In der neuen Koch-Game-Show "Kampf der Köche" (Montag bis Freitag um 19 Uhr in Sat.1) gibt Alexander Herrmann am heutigen Montag sein Debüt als Moderator. Hier treffen geübte Hobby-Köche in Battles auf gestandene Profis wie etwa Cornelia Poletto, Mario Kotaska, Christian Lohse, Ali Güngörmüs, Stefan Marquard oder Ralf Zacherl. Im Interview mit der Nachrichtenagentur spot on news spricht der Sternekoch über die neue Show und seine schlimmsten Erfahrungen mit Hobby-Köchen.

Hobbyköche vs. Profis: Wie kann ein Amateur einen Starkoch schlagen?

Alexander Herrmann: Das Erfolgsrezept liegt in der Kombination von einem perfekten Gericht und einer sehr knapp bemessenen Kochzeit. Je kürzer die vom Amateur vorgegebene Kochzeit, umso geringer sind die Chancen für den Profi.

Welches Gericht würden Sie einem Kandidaten raten, zu kochen? Womit tun sich Profis naturgemäß schwer?
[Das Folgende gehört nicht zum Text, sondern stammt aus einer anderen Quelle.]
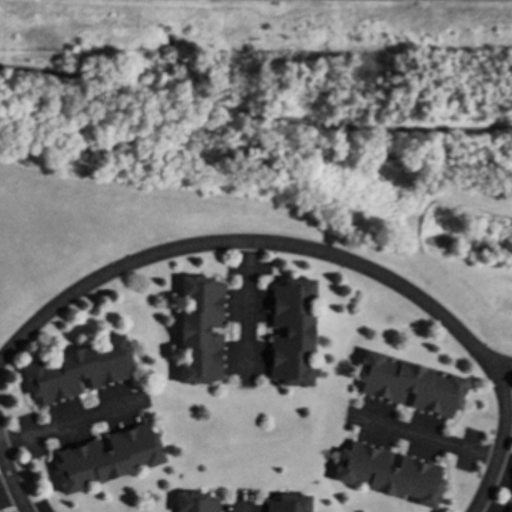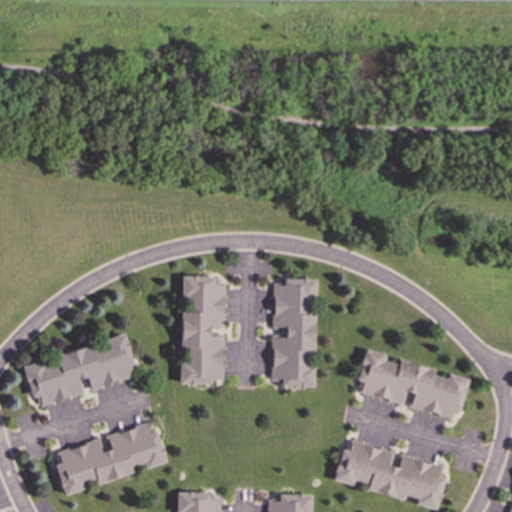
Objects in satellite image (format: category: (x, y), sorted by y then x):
park: (257, 99)
road: (254, 110)
road: (248, 308)
building: (199, 329)
building: (199, 330)
building: (291, 332)
building: (291, 333)
road: (502, 368)
building: (77, 370)
building: (78, 370)
building: (409, 384)
building: (409, 384)
road: (504, 410)
road: (66, 422)
road: (427, 438)
building: (106, 458)
building: (106, 459)
building: (388, 474)
building: (388, 474)
building: (194, 502)
building: (194, 502)
building: (289, 503)
building: (289, 503)
building: (509, 506)
building: (510, 506)
road: (243, 508)
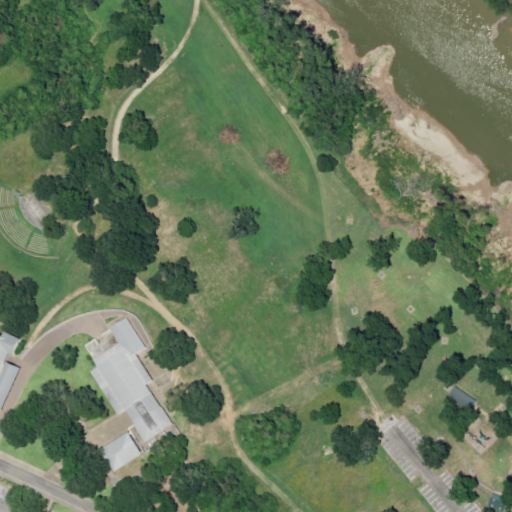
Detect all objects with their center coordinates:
river: (485, 27)
road: (188, 36)
road: (323, 213)
park: (239, 271)
road: (105, 296)
road: (163, 361)
building: (6, 363)
building: (6, 364)
building: (130, 382)
building: (125, 392)
building: (461, 398)
road: (108, 418)
road: (235, 447)
building: (120, 451)
parking lot: (427, 470)
road: (433, 475)
road: (49, 487)
parking lot: (17, 503)
road: (1, 511)
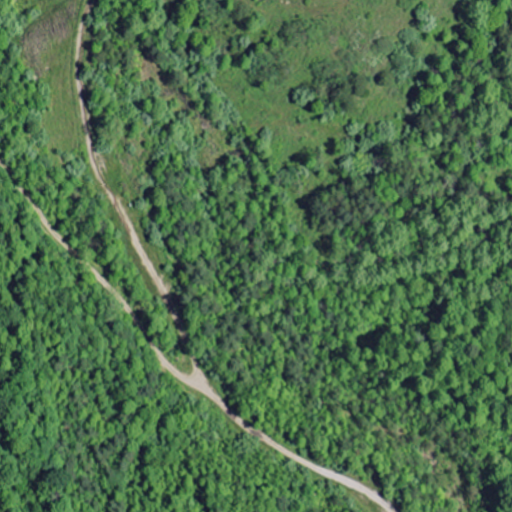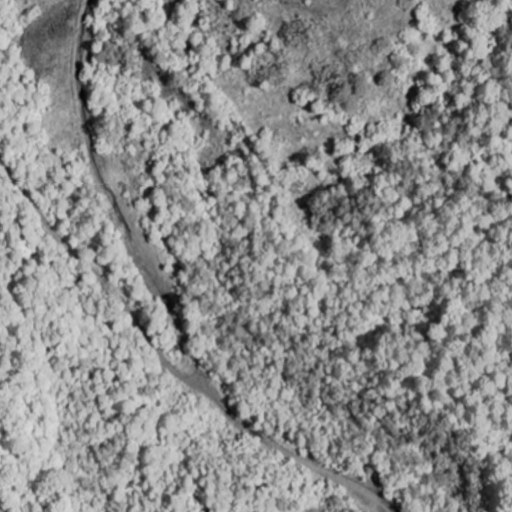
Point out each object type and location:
quarry: (473, 197)
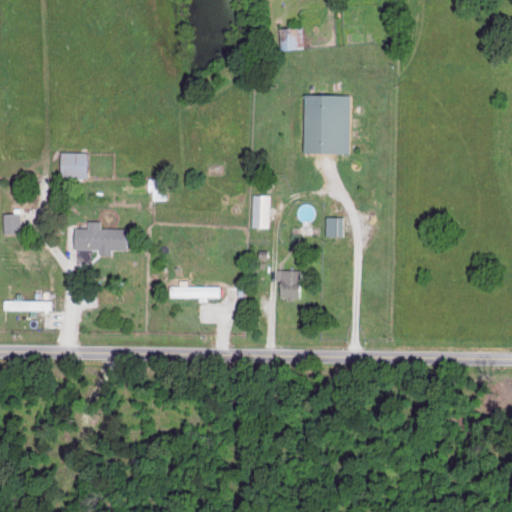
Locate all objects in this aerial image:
building: (331, 122)
building: (78, 163)
building: (161, 187)
building: (264, 209)
building: (15, 221)
building: (338, 224)
building: (106, 237)
road: (271, 249)
road: (350, 258)
building: (293, 281)
building: (197, 289)
road: (67, 291)
building: (31, 302)
road: (256, 352)
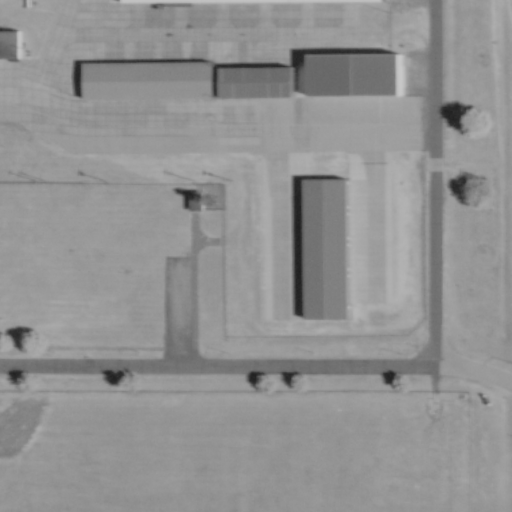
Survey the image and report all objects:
building: (179, 0)
building: (241, 0)
airport taxiway: (189, 32)
building: (8, 42)
building: (7, 43)
airport taxiway: (41, 60)
building: (359, 75)
building: (356, 77)
building: (149, 79)
building: (149, 80)
building: (259, 81)
building: (259, 82)
airport taxiway: (201, 125)
road: (430, 183)
building: (193, 200)
building: (195, 200)
airport: (253, 256)
road: (189, 289)
road: (214, 366)
road: (472, 369)
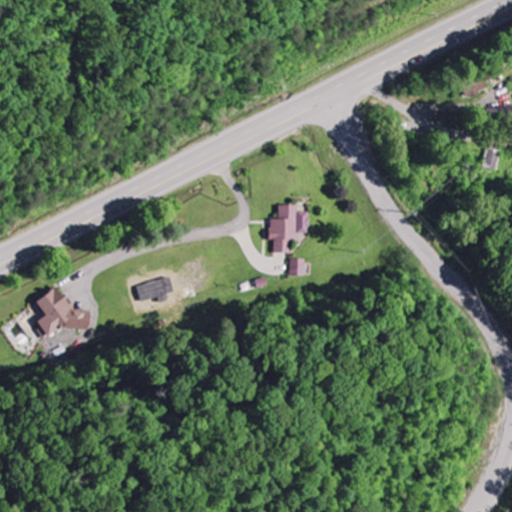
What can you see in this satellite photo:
building: (470, 88)
road: (346, 120)
road: (255, 136)
building: (492, 160)
road: (433, 172)
building: (286, 228)
building: (297, 268)
building: (57, 315)
road: (485, 315)
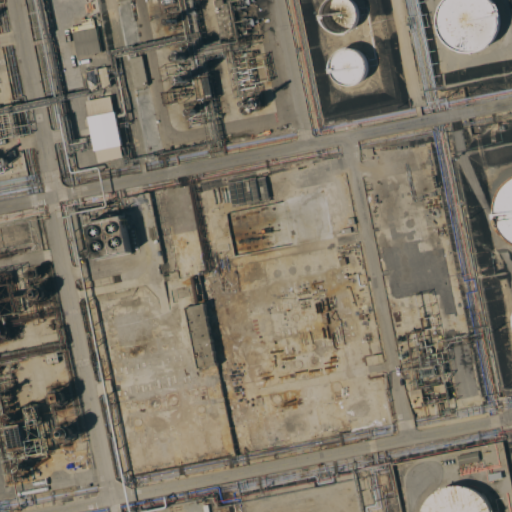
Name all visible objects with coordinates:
building: (154, 1)
building: (168, 6)
storage tank: (339, 15)
building: (223, 18)
building: (175, 21)
building: (467, 24)
building: (468, 24)
building: (86, 41)
building: (87, 41)
building: (245, 54)
building: (183, 57)
building: (244, 61)
storage tank: (348, 66)
building: (243, 67)
building: (138, 70)
building: (246, 71)
building: (105, 76)
building: (344, 77)
building: (92, 79)
building: (187, 80)
building: (197, 90)
building: (256, 103)
building: (243, 106)
building: (199, 117)
building: (103, 123)
building: (105, 128)
building: (109, 154)
building: (18, 159)
building: (13, 160)
building: (4, 162)
building: (254, 189)
building: (264, 189)
building: (248, 190)
building: (240, 192)
building: (233, 193)
storage tank: (504, 210)
building: (110, 237)
building: (35, 273)
building: (195, 288)
storage tank: (39, 293)
building: (1, 308)
storage tank: (2, 332)
building: (200, 336)
building: (201, 336)
building: (52, 358)
building: (429, 395)
storage tank: (60, 398)
building: (11, 418)
storage tank: (67, 433)
building: (19, 437)
building: (468, 457)
building: (21, 466)
building: (456, 500)
storage tank: (456, 501)
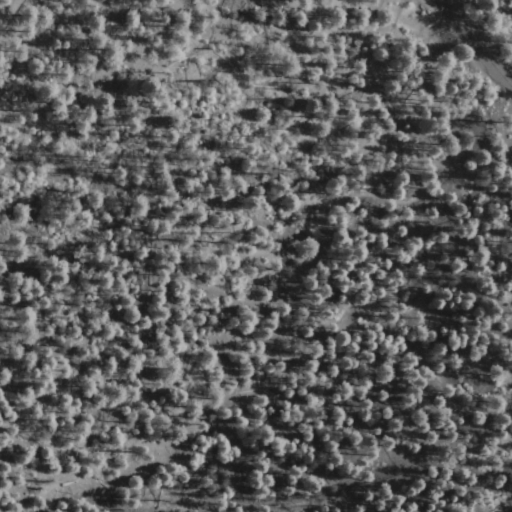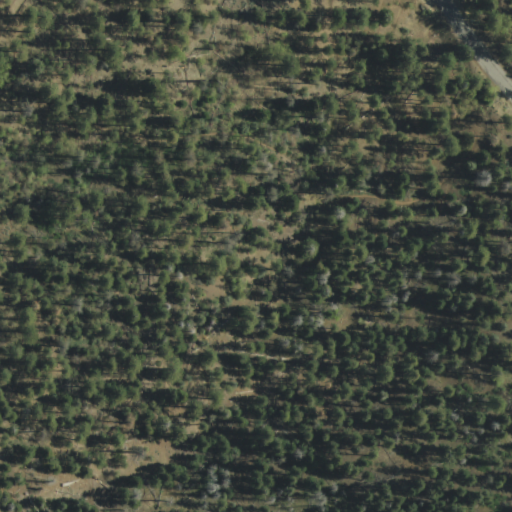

Herrmann: Richtig schwer wird es immer dann, wenn es "veredelte" Hausmannskost gibt. Für den Profi ist es unglaublich schwierig, die richtige Balance zu finden. Beim Veredeln kann ein Profi immer dann über sich stolpern, wenn er es zu perfekt machen möchte. Beim "Kampf der Köche" besteht die Jury nämlich nicht aus Fachleuten. Sie entscheiden aus dem Bauch und damit muss man als Profi umgehen können. Die "Gefahr" besteht darin, dass sie auch ein nach professionellen Gesichtspunkten perfekt zubereitetes Gericht für nicht gut befinden. Der Profikoch muss also vom "Sterne-Anspruch" weg, damit es auch dem "normalen" Menschen schmeckt, der vorher ggf. noch nie mit "Sterneküche" in Berührung gekommen ist. Manche Gerichte sind unfassbar gut!

Was ist in der neuen Show Ihre genaue Aufgabe? Nur Moderator oder auch Hilfestellung für die Amateure?

Herrmann: Ich darf auch ein bisschen helfen (lacht). In erster Linie besteht meine Aufgabe aber darin, dem Zuschauer zu vermitteln, wie unterschiedlich die verschiedenen Koch-Welten sind. Beim Amateur bin ich derjenige, der das Geheimnis des jeweiligen Gerichtes ergründet und beim Profi der Analyst, der die möglicherweise geniale Lösungsidee für den Zuschauer greifbar macht.

Erkennen die Juroren die Gerichte der Profis nicht schon an der meist wesentlich besseren Präsentation auf den Tellern?

Herrmann: Eben nicht. Wenn die Kochzeit sehr knapp ist, dann ist es auch für einen Profi sehr schwer, großartig anzurichten. Dann ist es einfach zu hektisch. Viele Hobby-Köche sind mittlerweile aber auch in der Lage, wie ein Profi anzurichten. Man erkennt es nicht, jedenfalls nicht zwingend.

Hand aufs Herz: Auch sie selbst waren bereits als Juror im Fernsehen zu sehen. Was war das schlimmste Essen, das Ihnen vorgesetzt wurde?

Herrmann: Definitiv bei "The Taste". Dort gab es einmal Jakobsmuscheln mit Blumenkohl und Vanille. Da war einfach alles falsch. Die Jakobsmuscheln wurden falsch gegart und nicht gewürzt, der Blumenkohl schlecht gekocht, am Ende schmeckte er einfach zu "kohlig" und die Vanille war zu dominant. Oder zuletzt beim "Kampf der Köche", dort habe ich einen rohen Tintenfisch probiert, das war fürchterlich.